Ci provano i prigionieri: a digiuno dal 17 aprile, con un numero sempre maggiore di adesioni (anche tra le fila di Hamas e Fronte Popolare per la liberazione della Palestina, seppur su base individuale), sono riusciti a mobilitare le piazze. Non con i numeri del passato ma iniziative e sit-in si stanno tenendo con costanza sia a Gaza sia in Cisgiordania. Giovedì 27 aprile è stato indetto uno sciopero generale in tutti i Territori in solidarietà con gli stomaci vuoti dei detenuti: migliaia di negozi, scuole e banche chiusi, saracinesche abbassate e strade pressoché vuote sia nelle grandi città che nei villaggi e i campi profughi. Venerdì la stessa Fatah ha chiamato alla “giornata della rabbia”.
Israele risponde. Dopo aver dichiarato di non voler scendere a patti con i prigionieri, ha reagito dentro le carceri con un inasprimento delle misure punitive: isolamento per i detenuti in sciopero, raid nelle celle, perquisizioni, confische di libri ed effetti personali, trasferimenti da un carcere all’altro. Atteso il rifiuto a non mettere in dubbio il sistema giuridico applicato ai residenti dei Territori, sottoposti a legge militare e non civile. E le differenze di trattamento sono palesi: se un palestinese viene giudicato da corti militari, può essere trattenuto senza accuse ufficiali per 90 giorni (estendibili di altri 90) e non vedere un avvocato per tre mesi, un israeliano è giudicato da tribunali civili, può essere trattenuto senza accuse al massimo 30 giorni e deve vedere un avvocato entro 21.
E i prigionieri scioperano. Stomaci vuoti per modificare, per quanto possibile, la vita in carcere. Sullo sfondo, le vittorie segnate in passato dal movimento dei prigionieri, passato attraverso fasi diverse. Dal 1974 in poi gli scioperi di massa hanno rispecchiato la storia del movimento di liberazione fuori. «Se subito dopo il 1967 è servito del tempo prima che i prigionieri si organizzassero – ci spiega il ricercatore ed ex prigioniero politico, Murad Jadallah – nei primi anni Settanta si forma una nuova consapevolezza: non si chiede più soltanto una prigionia più “umana”, ma si fa un passo politico. Ovvero il rispetto dei diritti in quanto prigionieri politici».

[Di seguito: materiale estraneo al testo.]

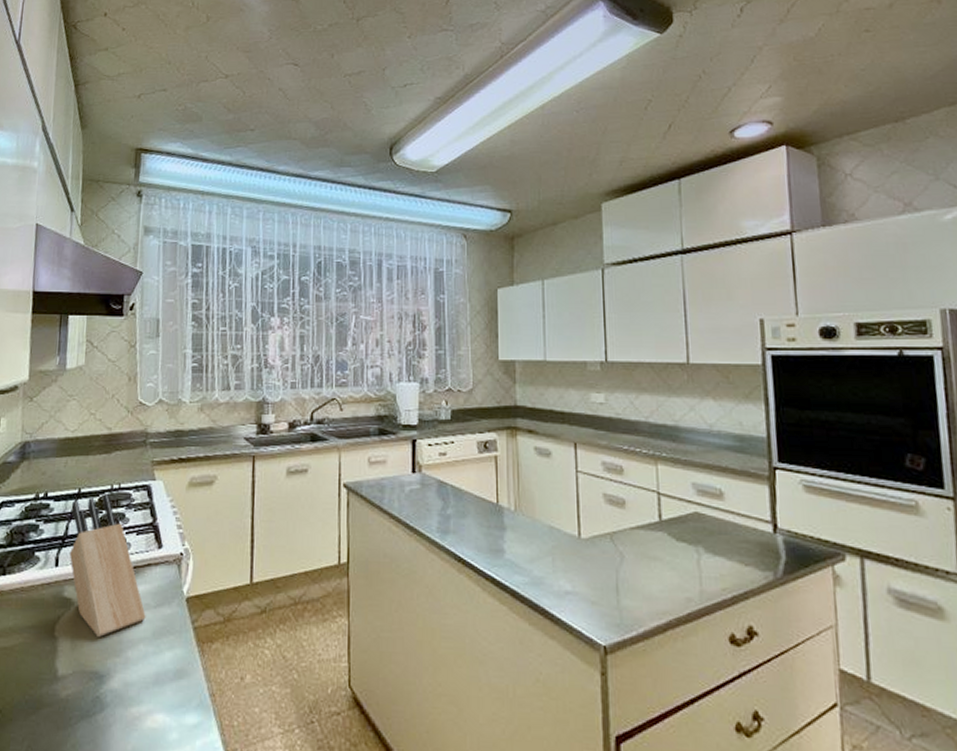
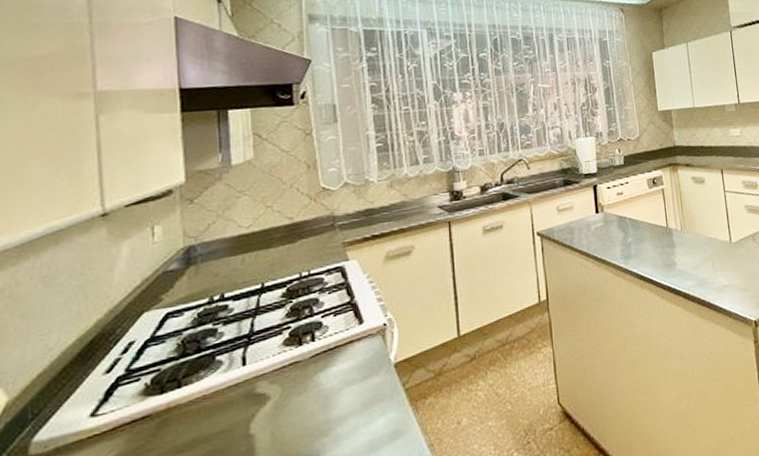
knife block: present [69,494,146,637] -> none [256,283,353,423]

Con la crescita del numero di detenuti, nel tempo, il movimento cambia: nei primi anni a prevalere sono i prigionieri della diaspora, ovvero i combattenti ai confini, in Siria e Libano, ma anche contadini e operai analfabeti. Ai secondi si insegna a leggere, si dà una formazione politica; con i primi si instaurano legami con l’esterno. «La vera svolta si ha con l’aumento del numero di prigionieri residenti dentro i confini della Palestina storica. È in quel momento che si definisce una vera e propria strategia e lo sciopero della fame diviene strumento principale della lotta. Ed è in quel momento, a cavallo tra anni Sessanta e Settanta, che si registrano i primi decessi per alimentazione forzata da parte delle autorità carcerarie».
Con Oslo il movimento crolla. Tagliati fuori dall’intesa raggiunta tra Olp e Israele nel 1993, i prigionieri – a quelli “tradizionali” si erano nel frattempo aggiunti i primi detenuti di Hamas – si sentono abbandonati e vedono (forse prima degli altri) gli errori fatali compiuti dalla leadership palestinese. «Nasce l’Anp che instaura con il movimento dei prigionieri un rapporto del tutto diverso, quasi di welfare. Garantisce stipendi alle famiglie, ma non parla di negoziare il loro rilascio».
La crisi è dura e si prolunga per anni, quelli della Seconda intifada (2000-2004) e quelli successivi quando spuntano per la prima volta gli scioperi della fame individuali. «Si tratta di singoli prigionieri – conclude Jadallah – che combattono la loro battaglia contro la detenzione amministrativa, ma che non coinvolge il resto del movimento: il digiuno perde la sua natura politica e collettiva». Fino al 17 aprile 2017, nella speranza dei detenuti una nuova chiave di volta della loro lotta dal carcere.